The recording heads induce a drag on the spinning magnetic disk platters of an operating disk drive due to the proximity of the recording head to the platter. Each recording head produces an amount of drag, and the amount of drag is linearly related to the number of recording heads utilized in a disk drive. The drag induced by the recording head location above the magnetic disk platter is a significant source of power consumption in the disk drive. This is indicated by the power specifications for a typical prior art disk drive, which are shown in Table 1 for disk drives which use 8, 4 and 2 recording heads, respectively.
The above typical data shows that for the Low power Idle mode, in which the recording heads are unloaded (i.e., not flying above the disk), the power consumption is reduced by approximately 25-30% compared to the fast Idle mode in which the recording heads are flying over the disk. The average power savings is approximately 75 to 100 milliwatts per recording head with the recording heads unloaded versus loaded. This is a result of eliminating the drag of the recording heads on the rotating disk.
Prior art disk drives that are designed for mobile products consist of a single actuator, which positions all recording heads simultaneously. As a result, all recording heads are mounted to the single actuator.
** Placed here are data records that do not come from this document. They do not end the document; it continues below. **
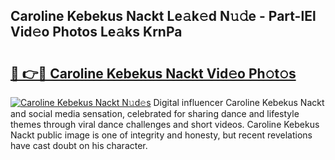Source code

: ## Caroline Kebekus Nackt Le𝚊k𝚎d N𝚞𝚍e - Part-lEl Vid𝚎o Photos Le𝚊ks KrnPa

# <h2><a href="http://fb0sz3.evod.top/?m=Caroline+Kebekus+Nackt">🔗 👉🔴 Caroline Kebekus Nackt Vid𝚎o Ph𝚘t𝚘s</a></h2>

[![Caroline Kebekus Nackt N𝚞d𝚎s](https://i.imgur.com/8V9OHl7.gif)](http://fb0sz3.evod.top/?m=Caroline+Kebekus+Nackt)
Digital influencer Caroline Kebekus Nackt and social media sensation, celebrated for sharing dance and lifestyle themes through viral dance challenges and short videos. Caroline Kebekus Nackt public image is one of integrity and honesty, but recent revelations have cast doubt on his character. 
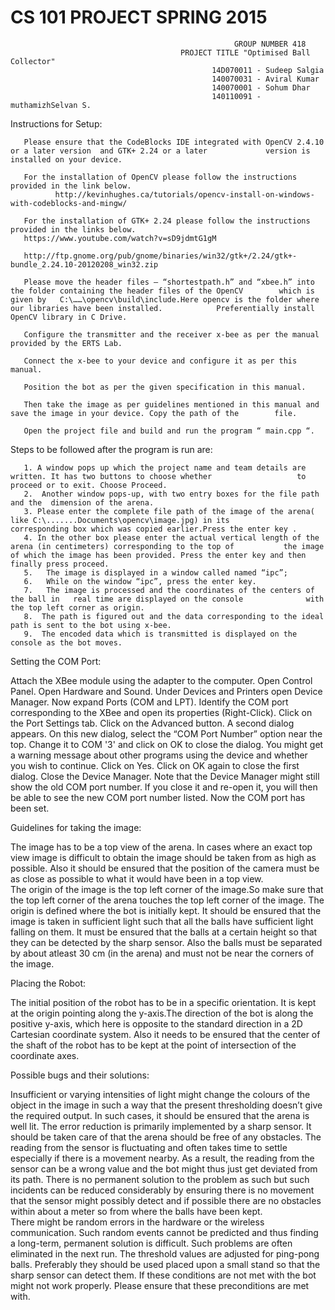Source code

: #                                                 CS 101 PROJECT SPRING 2015
                                                      GROUP NUMBER 418
                                          PROJECT TITLE "Optimised Ball Collector"
                                                 14D070011 - Sudeep Salgia 
                                                 140070031 - Aviral Kumar 
                                                 140070001 - Sohum Dhar
                                                 140110091 - muthamizhSelvan S. 

Instructions for Setup:

       Please ensure that the CodeBlocks IDE integrated with OpenCV 2.4.10 or a later version  and GTK+ 2.24 or a later             version is installed on your device.
       
       For the installation of OpenCV please follow the instructions provided in the link below.
              http://kevinhughes.ca/tutorials/opencv-install-on-windows-with-codeblocks-and-mingw/

       For the installation of GTK+ 2.24 please follow the instructions provided in the links below.
       https://www.youtube.com/watch?v=sD9jdmtG1gM
       
       http://ftp.gnome.org/pub/gnome/binaries/win32/gtk+/2.24/gtk+-bundle_2.24.10-20120208_win32.zip
       
       Please move the header files – “shortestpath.h” and “xbee.h” into the folder containing the header files of the OpenCV        which is given by   C:\……\opencv\build\include.Here opencv is the folder where our libraries have been installed.            Preferentially install OpenCV library in C Drive.
       
       Configure the transmitter and the receiver x-bee as per the manual provided by the ERTS Lab.
       
       Connect the x-bee to your device and configure it as per this manual.
       
       Position the bot as per the given specification in this manual.
       
       Then take the image as per guidelines mentioned in this manual and save the image in your device. Copy the path of the        file.
       
       Open the project file and build and run the program “ main.cpp “.

Steps to be followed after the program is run are:

       1. A window pops up which the project name and team details are written. It has two buttons to choose whether                   to proceed or to exit. Choose Proceed.      
       2.  Another window pops-up, with two entry boxes for the file path and the  dimension of the arena. 
       3. Please enter the complete file path of the image of the arena( like C:\.......Documents\opencv\image.jpg) in its              corresponding box which was copied earlier.Press the enter key .
       4. In the other box please enter the actual vertical length of the arena (in centimeters) corresponding to the top of           the image of which the image has been provided. Press the enter key and then finally press proceed.
       5.   The image is displayed in a window called named “ipc”;
       6.   While on the window “ipc”, press the enter key.
       7.   The image is processed and the coordinates of the centers of the ball in   real time are displayed on the console              with the top left corner as origin. 
       8.  The path is figured out and the data corresponding to the ideal path is sent to the bot using x-bee.
       9.  The encoded data which is transmitted is displayed on the console as the bot moves.

Setting the COM Port:

Attach the XBee module using the adapter to the computer.
Open Control Panel.
Open Hardware and Sound.
Under Devices and Printers open Device Manager.
Now expand Ports (COM and LPT).
Identify the COM port corresponding to the XBee and open its properties (Right-Click).
Click on the Port Settings tab.
Click on the Advanced button. A second dialog appears.
On this new dialog, select the “COM Port Number” option near the top. Change it to COM '3' and click on OK to close the dialog. You might get a warning message about other programs using the device and whether you wish to continue. Click on Yes.
Click on OK again to close the first dialog.
Close the Device Manager. Note that the Device Manager might still show the old COM port number. If you close it and re-open it, you will then be able to see the new COM port number listed. 
Now the COM port has been set.


Guidelines for taking the image:

 The image has to be a top view of the arena. In cases where an exact top view image is difficult to obtain the image should be taken from as high as possible. Also it should be ensured that the position of the camera must be as close as possible to what it would have been in a top view.  
 The origin of the image is the top left corner of the image.So make sure that the top left corner of the arena touches the top left corner of the image. The origin is defined where the bot is initially kept. 
 It should be ensured that the image is taken in sufficient light such that all the balls have sufficient light falling on them.
It must be ensured that the balls at a certain height so that they can be detected by the sharp sensor.
Also the balls must be separated by about atleast 30 cm (in the arena) and  must not be near the corners of the image.


Placing the Robot:

The initial position of the robot has to be in a specific orientation. It is kept at the origin pointing along the y-axis.The direction of the bot is along the positive y-axis, which here is opposite to the standard direction in a 2D Cartesian coordinate system.
Also it needs to be ensured that the center of the shaft of the robot has to be kept at the point of intersection of the coordinate axes.


Possible bugs and their solutions:

Insufficient or varying intensities of light might change the colours of the object in the image in such a way that the present thresholding doesn’t give the required output. In such cases, it should be ensured that the arena is well lit.
The error reduction is primarily implemented by a sharp sensor. It should be taken care of that the arena should be free of any obstacles. The reading from the sensor is fluctuating and often takes time to settle especially if there is a movement nearby. As a result, the reading from the sensor can be a wrong value and the bot might thus just get deviated from its path. There is no permanent solution to the problem as such but such incidents can be reduced considerably by ensuring there is no movement that the sensor might possibly detect and if possible there are no obstacles within about a meter so from where the balls have been kept.  
There might be random errors in the hardware or the wireless communication. Such random events cannot be predicted and thus finding a long-term, permanent solution is difficult. Such problems are often eliminated in the next run.
The threshold values are adjusted for ping-pong balls. Preferably they should be used placed upon a small stand so that the sharp sensor can detect them. If these conditions are not met with the bot might not work properly. Please ensure that these preconditions are met with.














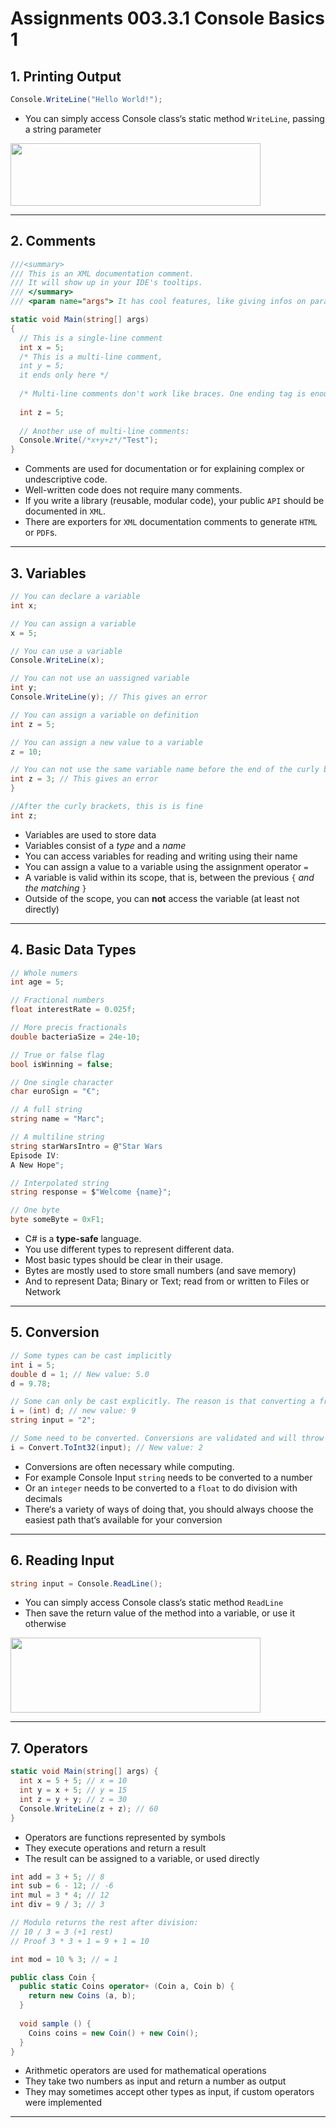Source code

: # Assignments 003.3.1 Console Basics 1

## 1. Printing Output

```cs
Console.WriteLine("Hello World!");
```

- You can simply access Console class‘s static method `WriteLine`, passing a string parameter

<img src="https://user-images.githubusercontent.com/7360266/134891497-1b90ea2b-482c-4e5c-aaa2-0f0b706e9e2c.png" width="400" height="100">

---

## 2. Comments

```cs
///<summary>
/// This is an XML documentation comment.
/// It will show up in your IDE's tooltips.
/// </summary>
/// <param name="args"> It has cool features, like giving infos on parameters. </param>

static void Main(string[] args)
{
  // This is a single-line comment
  int x = 5;
  /* This is a multi-line comment,
  int y = 5;
  it ends only here */
  
  /* Multi-line comments don't work like braces. One ending tag is enough to end even multiple oopening tags. */
  
  int z = 5;
  
  // Another use of multi-line comments:
  Console.Write(/*x+y+z*/"Test");
}
```

- Comments are used for documentation or for explaining complex or undescriptive code.
- Well-written code does not require many comments.
- If you write a library (reusable, modular code), your public `API` should be documented in `XML`.
- There are exporters for `XML` documentation comments to generate `HTML` or `PDF`s.

---

## 3. Variables

```cs
// You can declare a variable
int x;

// You can assign a variable
x = 5;

// You can use a variable
Console.WriteLine(x);

// You can not use an uassigned variable
int y;
Console.WriteLine(y); // This gives an error

// You can assign a variable on definition
int z = 5;

// You can assign a new value to a variable 
z = 10;

// You can not use the same variable name before the end of the curly brackets surrounding the defined variable
int z = 3; // This gives an error
}

//After the curly brackets, this is is fine
int z;
```

- Variables are used to store data
- Variables consist of a _type_ and a _name_
- You can access variables for reading and writing using their name
- You can assign a value to a variable using the assignment operator `=`
- A variable is valid within its scope, that is, between the previous `{` _and the matching_ `}`
- Outside of the scope, you can **not** access the variable (at least not directly)

---

## 4. Basic Data Types

```cs
// Whole numers
int age = 5;

// Fractional numbers
float interestRate = 0.025f;

// More precis fractionals
double bacteriaSize = 24e-10;

// True or false flag
bool isWinning = false;

// One single character
char euroSign = "€";

// A full string
string name = "Marc";

// A multiline string
string starWarsIntro = @"Star Wars
Episode IV:
A New Hope";

// Interpolated string
string response = $"Welcome {name}";

// One byte
byte someByte = 0xF1;
```

- C# is a **type-safe** language.
- You use different types to represent different data.
- Most basic types should be clear in their usage.
- Bytes are mostly used to store small numbers (and save memory)
- And to represent Data; Binary or Text; read from or written to Files or Network

---

## 5. Conversion

```cs
// Some types can be cast implicitly
int i = 5;
double d = 1; // New value: 5.0
d = 9.78;

// Some can only be cast explicitly. The reason is that converting a fractional number to a whole number comes with a loss of precision
i = (int) d; // new value: 9
string input = "2";

// Some need to be converted. Conversions are validated and will throw exceptions. If invalid, e.g is the string is "Tom".
i = Convert.ToInt32(input); // New value: 2
```

- Conversions are often necessary while computing.
- For example Console Input `string` needs to be converted to a number
- Or an `integer` needs to be converted to a `float` to do division with decimals
- There‘s a variety of ways of doing that, you should always choose the easiest
path that‘s available for your conversion

---

## 6. Reading Input
```cs
string input = Console.ReadLine();
```
- You can simply access Console class‘s static method `ReadLine`
- Then save the return value of the method into a variable, or use it otherwise

<img src="https://user-images.githubusercontent.com/7360266/134897126-83577b43-5beb-4bab-a850-fbc871cdcaa1.png" width="400" height="120">

---

## 7. Operators

```cs
static void Main(string[] args) {
  int x = 5 + 5; // x = 10
  int y = x + 5; // y = 15
  int z = y + y; // z = 30
  Console.WriteLine(z + z); // 60
}
```

- Operators are functions represented by symbols
- They execute operations and return a result
- The result can be assigned to a variable, or used directly

```cs
int add = 3 + 5; // 8
int sub = 6 - 12; // -6
int mul = 3 * 4; // 12
int div = 9 / 3; // 3

// Modulo returns the rest after division:
// 10 / 3 = 3 (+1 rest)
// Proof 3 * 3 + 1 = 9 + 1 = 10

int mod = 10 % 3; // = 1
```
```cs
public class Coin {
  public static Coins operator+ (Coin a, Coin b) {
    return new Coins (a, b);
  }
  
  void sample () {
    Coins coins = new Coin() + new Coin();
  }
}
```

- Arithmetic operators are used for mathematical operations
- They take two numbers as input and return a number as output
- They may sometimes accept other types as input, if custom operators were implemented

---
The mounting of all of a disk drive""s recording heads on a single actuator leads to the following disadvantages:
1) operating modes can not be initiated for each individual recording head on the drive, and
2) an operating shock event occurring while the recording heads are in operation affects all recording heads in the drive simultaneously as all recording heads are flying during operation.
Therefore a need exists to overcome the problems with the prior art as discussed above, and particularly for a hard drive design that utilizes more effective techniques to reduce power consumption during operation.
According to an example embodiment of the present invention, a low power hard disk drive using multiple, individually controllable actuators comprises a method for placing a recording head over a recording media within a disk drive that maintains a plurality of recording heads within a disk drive, wherein each recording head within the plurality of recording heads may be individually activated and wherein each recording head is parked when not activated, and then determines a required recording head transducer to access a requested data set, wherein the requested data set is stored within the disk drive and wherein the required recording head transducer is a recording head transducer which may access the requested data set and finally activates only the required recording head transducer to access the requested data set.
According to an example embodiment of the present invention, a low power hard disk drive using multiple, individually controllable actuators also comprises a plurality of recording heads within the disk drive, wherein each recording head within the plurality of recording heads may be individually activated and wherein each recording head is parked when not activated and also comprises a hard disk drive controller for determining a required recording head transducer to access a requested data set, wherein the requested data set is stored within the disk drive and wherein the required recording head transducer is a recording head transducer which may access the requested data set.